WHAT YOU HAVE TO DO> Which lines in the material below contain the string "peaks"? Return each of those lines in full.
■ ■ ■ ■
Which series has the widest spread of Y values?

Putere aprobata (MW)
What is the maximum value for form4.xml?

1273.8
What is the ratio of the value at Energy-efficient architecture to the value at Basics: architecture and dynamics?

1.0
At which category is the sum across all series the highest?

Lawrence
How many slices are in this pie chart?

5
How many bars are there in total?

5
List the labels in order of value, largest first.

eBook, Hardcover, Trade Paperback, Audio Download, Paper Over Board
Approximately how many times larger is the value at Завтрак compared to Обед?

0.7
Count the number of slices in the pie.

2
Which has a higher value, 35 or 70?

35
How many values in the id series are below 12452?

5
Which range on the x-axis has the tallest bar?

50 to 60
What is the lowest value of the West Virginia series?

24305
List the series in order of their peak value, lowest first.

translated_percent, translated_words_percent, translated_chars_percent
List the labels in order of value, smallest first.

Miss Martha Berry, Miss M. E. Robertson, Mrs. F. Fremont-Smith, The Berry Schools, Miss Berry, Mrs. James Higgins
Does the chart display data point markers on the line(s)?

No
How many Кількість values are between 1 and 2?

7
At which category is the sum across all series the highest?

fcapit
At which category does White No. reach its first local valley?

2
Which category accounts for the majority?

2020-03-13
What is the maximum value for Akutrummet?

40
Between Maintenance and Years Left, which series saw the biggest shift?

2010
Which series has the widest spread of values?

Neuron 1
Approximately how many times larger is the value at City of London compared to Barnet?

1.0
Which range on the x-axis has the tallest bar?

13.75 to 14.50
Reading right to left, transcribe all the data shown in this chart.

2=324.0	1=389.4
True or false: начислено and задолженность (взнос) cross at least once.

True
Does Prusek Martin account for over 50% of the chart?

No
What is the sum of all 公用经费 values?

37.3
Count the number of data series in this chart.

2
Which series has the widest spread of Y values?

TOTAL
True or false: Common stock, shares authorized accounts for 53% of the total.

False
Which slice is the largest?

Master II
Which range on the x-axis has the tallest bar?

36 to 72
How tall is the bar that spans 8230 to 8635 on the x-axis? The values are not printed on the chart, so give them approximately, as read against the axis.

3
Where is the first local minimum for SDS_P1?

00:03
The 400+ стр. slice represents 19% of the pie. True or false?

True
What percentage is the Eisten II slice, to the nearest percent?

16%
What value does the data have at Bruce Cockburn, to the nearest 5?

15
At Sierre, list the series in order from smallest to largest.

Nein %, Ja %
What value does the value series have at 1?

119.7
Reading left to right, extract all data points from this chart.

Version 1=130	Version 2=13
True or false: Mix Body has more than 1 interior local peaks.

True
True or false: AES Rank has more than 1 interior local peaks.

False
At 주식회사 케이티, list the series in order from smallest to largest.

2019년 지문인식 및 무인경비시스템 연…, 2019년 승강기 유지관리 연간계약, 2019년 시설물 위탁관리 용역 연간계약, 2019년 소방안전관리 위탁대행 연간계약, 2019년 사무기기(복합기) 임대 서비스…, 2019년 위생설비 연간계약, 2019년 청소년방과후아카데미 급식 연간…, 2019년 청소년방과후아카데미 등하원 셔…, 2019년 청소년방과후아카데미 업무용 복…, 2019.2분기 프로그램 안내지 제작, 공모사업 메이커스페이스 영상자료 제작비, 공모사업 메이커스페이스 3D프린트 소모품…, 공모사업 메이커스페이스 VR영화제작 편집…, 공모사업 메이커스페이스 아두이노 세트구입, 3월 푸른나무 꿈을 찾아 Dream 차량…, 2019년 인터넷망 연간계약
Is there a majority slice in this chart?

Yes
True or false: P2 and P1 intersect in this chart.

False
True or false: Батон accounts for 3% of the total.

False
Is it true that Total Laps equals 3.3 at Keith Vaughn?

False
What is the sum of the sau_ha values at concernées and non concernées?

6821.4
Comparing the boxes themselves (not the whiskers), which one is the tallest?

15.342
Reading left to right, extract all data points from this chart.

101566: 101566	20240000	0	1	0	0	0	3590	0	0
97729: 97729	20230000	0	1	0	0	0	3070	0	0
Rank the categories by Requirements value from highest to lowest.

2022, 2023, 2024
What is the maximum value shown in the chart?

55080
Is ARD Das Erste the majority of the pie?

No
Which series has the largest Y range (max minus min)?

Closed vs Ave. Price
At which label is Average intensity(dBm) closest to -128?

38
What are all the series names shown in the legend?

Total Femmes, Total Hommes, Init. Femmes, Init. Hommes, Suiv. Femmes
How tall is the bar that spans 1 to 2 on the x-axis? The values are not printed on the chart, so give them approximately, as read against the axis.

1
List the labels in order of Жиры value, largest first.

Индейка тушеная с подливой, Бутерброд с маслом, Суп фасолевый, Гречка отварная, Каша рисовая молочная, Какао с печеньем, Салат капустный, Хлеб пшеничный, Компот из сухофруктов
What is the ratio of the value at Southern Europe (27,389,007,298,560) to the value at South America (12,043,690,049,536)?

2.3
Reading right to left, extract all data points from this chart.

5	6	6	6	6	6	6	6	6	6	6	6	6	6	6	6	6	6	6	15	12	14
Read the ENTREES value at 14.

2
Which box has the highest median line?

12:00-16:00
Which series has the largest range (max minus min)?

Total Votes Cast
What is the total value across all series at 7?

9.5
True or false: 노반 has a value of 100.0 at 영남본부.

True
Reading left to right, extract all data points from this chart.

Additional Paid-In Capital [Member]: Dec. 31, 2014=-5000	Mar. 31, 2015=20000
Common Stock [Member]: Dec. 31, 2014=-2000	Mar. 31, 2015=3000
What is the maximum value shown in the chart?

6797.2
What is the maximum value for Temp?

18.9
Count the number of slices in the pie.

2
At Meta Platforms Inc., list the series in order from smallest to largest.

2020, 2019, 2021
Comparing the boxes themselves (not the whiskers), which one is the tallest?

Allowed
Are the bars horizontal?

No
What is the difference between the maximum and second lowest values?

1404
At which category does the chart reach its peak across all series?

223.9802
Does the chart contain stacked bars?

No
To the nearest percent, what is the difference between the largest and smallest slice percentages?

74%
■ ■ ■ ■
RESULT OF THIS TASK>
True or false: Mix Body has more than 1 interior local peaks.
True or false: AES Rank has more than 1 interior local peaks.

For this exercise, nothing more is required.